As proprietor of Peach Point Plantation, Stephen Samuel Perry was responsible for agricultural planning, together with financial and legal decisions related to the business as well as the homestead and was advised by Mordello Munson. Stephen S. opted to focus on sugar cane growth in the 1850s. In the process of decades of management and communication, Perry. received and cataloged original sources of papers and manuscripts of early Texas history.

With the birth of each of his children, Stephen Samuel Perry planted an oak tree on the property. Peach Point was virtually destroyed in a variety of storms including hurricanes such as in 1909. Though the Hurricane of 1900 and the Grand Isle Hurricane of 1909 destroyed many structures at the Plantation, two of these oak trees (quercus virginiana) still survive in the present era.

==Death and legacy==
Stephen Samuel Perry died on September 5, 1874, in Brazoria County, Texas. Perry and his wife Sarah are both buried at Gulf Prairie Cemetery, located in Jones Creek, Texas.

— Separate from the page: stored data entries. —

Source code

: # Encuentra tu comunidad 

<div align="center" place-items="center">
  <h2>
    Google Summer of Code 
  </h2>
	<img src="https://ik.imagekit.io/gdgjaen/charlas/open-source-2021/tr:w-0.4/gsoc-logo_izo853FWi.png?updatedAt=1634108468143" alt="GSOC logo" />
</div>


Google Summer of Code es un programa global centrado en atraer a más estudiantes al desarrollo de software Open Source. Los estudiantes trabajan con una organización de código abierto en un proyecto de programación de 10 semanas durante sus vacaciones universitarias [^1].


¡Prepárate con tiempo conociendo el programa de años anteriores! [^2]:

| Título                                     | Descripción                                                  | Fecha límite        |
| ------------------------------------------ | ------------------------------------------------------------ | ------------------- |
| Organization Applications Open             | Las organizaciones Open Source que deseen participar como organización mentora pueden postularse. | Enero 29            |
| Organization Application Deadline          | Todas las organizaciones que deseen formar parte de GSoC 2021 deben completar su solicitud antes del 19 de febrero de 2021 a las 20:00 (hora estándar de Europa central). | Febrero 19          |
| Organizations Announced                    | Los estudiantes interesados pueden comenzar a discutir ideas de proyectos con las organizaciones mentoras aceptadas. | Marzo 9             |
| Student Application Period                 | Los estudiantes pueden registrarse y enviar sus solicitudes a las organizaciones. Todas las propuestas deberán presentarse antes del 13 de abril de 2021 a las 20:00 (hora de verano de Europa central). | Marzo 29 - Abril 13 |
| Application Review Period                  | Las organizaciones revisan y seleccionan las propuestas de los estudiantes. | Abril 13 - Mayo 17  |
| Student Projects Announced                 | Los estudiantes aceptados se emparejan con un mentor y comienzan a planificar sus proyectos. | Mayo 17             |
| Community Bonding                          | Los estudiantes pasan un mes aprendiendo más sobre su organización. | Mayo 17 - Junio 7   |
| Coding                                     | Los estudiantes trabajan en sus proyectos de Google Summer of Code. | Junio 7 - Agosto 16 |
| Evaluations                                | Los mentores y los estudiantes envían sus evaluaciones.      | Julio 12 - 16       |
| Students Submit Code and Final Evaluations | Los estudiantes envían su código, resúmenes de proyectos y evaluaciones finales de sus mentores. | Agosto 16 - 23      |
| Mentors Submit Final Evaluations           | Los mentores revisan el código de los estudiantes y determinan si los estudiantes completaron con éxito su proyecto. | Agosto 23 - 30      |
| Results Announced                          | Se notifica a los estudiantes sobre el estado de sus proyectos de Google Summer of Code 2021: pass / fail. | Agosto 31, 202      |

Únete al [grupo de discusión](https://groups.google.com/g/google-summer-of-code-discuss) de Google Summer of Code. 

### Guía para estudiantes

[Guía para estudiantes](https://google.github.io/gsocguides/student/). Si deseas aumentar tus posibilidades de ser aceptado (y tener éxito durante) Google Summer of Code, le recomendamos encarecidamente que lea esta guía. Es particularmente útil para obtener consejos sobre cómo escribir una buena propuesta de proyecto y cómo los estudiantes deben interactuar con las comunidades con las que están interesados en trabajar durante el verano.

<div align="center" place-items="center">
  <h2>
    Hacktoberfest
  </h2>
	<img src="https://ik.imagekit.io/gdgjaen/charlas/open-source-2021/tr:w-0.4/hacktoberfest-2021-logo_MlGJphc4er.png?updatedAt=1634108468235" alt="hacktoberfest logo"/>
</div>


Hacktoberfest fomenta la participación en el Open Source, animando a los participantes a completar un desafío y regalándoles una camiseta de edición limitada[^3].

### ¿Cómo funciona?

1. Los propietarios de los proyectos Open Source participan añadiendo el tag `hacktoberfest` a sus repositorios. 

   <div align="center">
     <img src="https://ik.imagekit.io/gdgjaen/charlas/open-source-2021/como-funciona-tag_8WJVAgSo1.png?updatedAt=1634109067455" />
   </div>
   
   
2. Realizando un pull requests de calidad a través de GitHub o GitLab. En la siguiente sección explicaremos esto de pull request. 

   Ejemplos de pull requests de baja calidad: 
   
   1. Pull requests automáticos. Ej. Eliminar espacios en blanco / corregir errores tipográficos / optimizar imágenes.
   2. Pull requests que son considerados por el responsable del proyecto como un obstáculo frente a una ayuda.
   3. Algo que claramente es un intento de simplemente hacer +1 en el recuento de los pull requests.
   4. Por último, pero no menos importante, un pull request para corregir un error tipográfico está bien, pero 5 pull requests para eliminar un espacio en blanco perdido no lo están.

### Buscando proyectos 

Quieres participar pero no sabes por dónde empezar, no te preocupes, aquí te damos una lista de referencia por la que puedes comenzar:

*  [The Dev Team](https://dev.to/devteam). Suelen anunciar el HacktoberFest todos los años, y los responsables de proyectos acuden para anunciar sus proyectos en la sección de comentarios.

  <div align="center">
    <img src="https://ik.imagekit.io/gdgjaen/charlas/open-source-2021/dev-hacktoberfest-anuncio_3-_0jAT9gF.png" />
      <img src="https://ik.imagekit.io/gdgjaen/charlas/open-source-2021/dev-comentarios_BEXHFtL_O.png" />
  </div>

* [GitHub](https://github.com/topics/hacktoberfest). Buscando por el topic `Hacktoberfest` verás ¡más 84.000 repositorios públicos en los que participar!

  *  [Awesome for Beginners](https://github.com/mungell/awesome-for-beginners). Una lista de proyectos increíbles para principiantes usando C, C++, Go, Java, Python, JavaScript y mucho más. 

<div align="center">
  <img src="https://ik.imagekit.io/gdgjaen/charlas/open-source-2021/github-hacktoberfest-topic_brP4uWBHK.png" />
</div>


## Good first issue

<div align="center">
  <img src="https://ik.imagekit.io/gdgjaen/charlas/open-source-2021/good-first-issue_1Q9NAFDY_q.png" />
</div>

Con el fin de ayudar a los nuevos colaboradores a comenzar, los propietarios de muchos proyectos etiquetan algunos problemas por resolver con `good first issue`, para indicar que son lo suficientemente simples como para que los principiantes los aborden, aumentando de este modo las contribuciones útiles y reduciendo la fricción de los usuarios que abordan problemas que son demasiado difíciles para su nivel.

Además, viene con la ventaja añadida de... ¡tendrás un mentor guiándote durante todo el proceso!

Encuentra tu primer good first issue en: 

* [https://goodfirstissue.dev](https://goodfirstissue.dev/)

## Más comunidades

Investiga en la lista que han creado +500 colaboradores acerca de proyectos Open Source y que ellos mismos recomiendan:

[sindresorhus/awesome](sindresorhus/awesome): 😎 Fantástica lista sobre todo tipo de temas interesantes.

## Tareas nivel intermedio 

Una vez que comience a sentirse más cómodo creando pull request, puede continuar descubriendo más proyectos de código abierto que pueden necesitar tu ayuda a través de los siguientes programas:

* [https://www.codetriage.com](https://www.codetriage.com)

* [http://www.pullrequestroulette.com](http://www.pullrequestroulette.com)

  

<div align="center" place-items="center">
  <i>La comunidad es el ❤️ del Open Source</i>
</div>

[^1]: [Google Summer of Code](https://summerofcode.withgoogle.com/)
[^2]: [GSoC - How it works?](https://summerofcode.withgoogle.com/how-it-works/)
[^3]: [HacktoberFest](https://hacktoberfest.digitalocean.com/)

===James F. and Stephen S. Perry Papers===
The "James F." in the title refers to James Franklin Perry, second husband to Emily Austin Perry and the father of Stephen Samuel Perry. Named in part for Stephen Samuel Perry, whose grandson by exactly the same name donated them, one of the key sets of historical accounts of early Texas history is kept at the Briscoe Center for American History at the University of Texas at Austin. These are called the James F. and Stephen S. Perry Papers, 1785–1942. Stephen Samuel Perry maintained extensive records of communications related to the management of not only the plantation, but also land deeds, growth, and the very settlement of Texas in the 1800s. In fact, the archives and manuscripts presented to the school were so extensive that they are officially measured as 13 feet, 9 inches in width. In fact, virtually all books related to Stephen F. Austin or settlement of Texas footnote or reference the James F. and Stephen S. Perry Papers.

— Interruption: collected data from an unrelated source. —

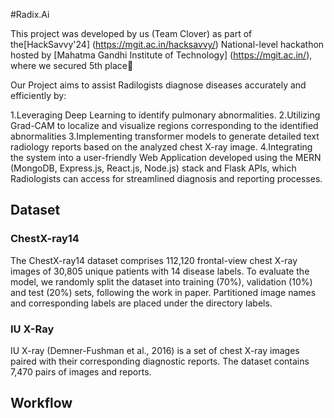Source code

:#Radix.Ai

This project was developed by us (Team Clover) as part of the[HackSavvy'24] (https://mgit.ac.in/hacksavvy/) National-level hackathon hosted by [Mahatma Gandhi Institute of Technology] (https://mgit.ac.in/), where we secured 5th place🏅 

Our Project aims to assist Radilogists diagnose diseases accurately and efficiently by:

1.Leveraging Deep Learning to identify pulmonary abnormalities.
2.Utilizing Grad-CAM to localize and visualize regions corresponding to the identified abnormalities
3.Implementing transformer models to generate detailed text radiology reports based on the analyzed chest X-ray image.
4.Integrating the system into a user-friendly Web Application developed using the MERN (MongoDB, Express.js, React.js, Node.js) stack and Flask APIs, which Radiologists can access for streamlined diagnosis and reporting processes.

## Dataset
### ChestX-ray14
The ChestX-ray14 dataset comprises 112,120 frontal-view chest X-ray images of 30,805 unique patients with 14 disease labels. To evaluate the model, we randomly split the dataset into training (70%), validation (10%) and test (20%) sets, following the work in paper. Partitioned image names and corresponding labels are placed under the directory labels.

### IU X-Ray
IU X-ray (Demner-Fushman et al., 2016) is a set of chest X-ray images paired with their corresponding diagnostic reports. The dataset contains 7,470 pairs of images and reports.


## Workflow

As described by the library catalog, "Papers of Perry and his son Stephen Samuel Perry and their extended families cover significant events in Texas history from the early years of colonization up to the twentieth century. Collection relates to Stephen F. Austin's land holdings, James Franklin Perry's mercantile business and other family-related business enterprises, the establishment and operation of Peach Point Plantation, and the daily concerns of paternalistic slaveholders who found it difficult to make ends meet raising cotton, corn, and sugar; to educate their children where there were no public schools; and to handle chronic health problems. The papers accentuate the contrast between life in various sections of the United States since the Perrys traveled for business, health reasons, and pleasure; attended schools in Ohio, Connecticut, and Virginia; and corresponded with and visited relatives in the northeast as well as Ohio, Iowa, and Missouri."

===James and Emily Austin Perry Papers===

Professor of History, Light Townsend Cummins, of Austin College, the official Historian of the State of Texas at the time of this writing, points out that despite her important participation in and contributions to Texas history, there is no collection of letters archived under Emily's name; rather, the collection archived in the 1930s was titled for her husband and son, "the James F. and Stephen S. Perry Papers." Cummins, who has reviewed the papers housed at the Center for American History at the University of Texas at Austin, notes that this collection includes "as much of Emily's letters, documents, and papers as those of her husband and son." Cumins points out that the archive was named in the 1930s, and were they named under archiving standards in 2009, they would very likely instead have been called, "The James and Emily Austin Perry Papers."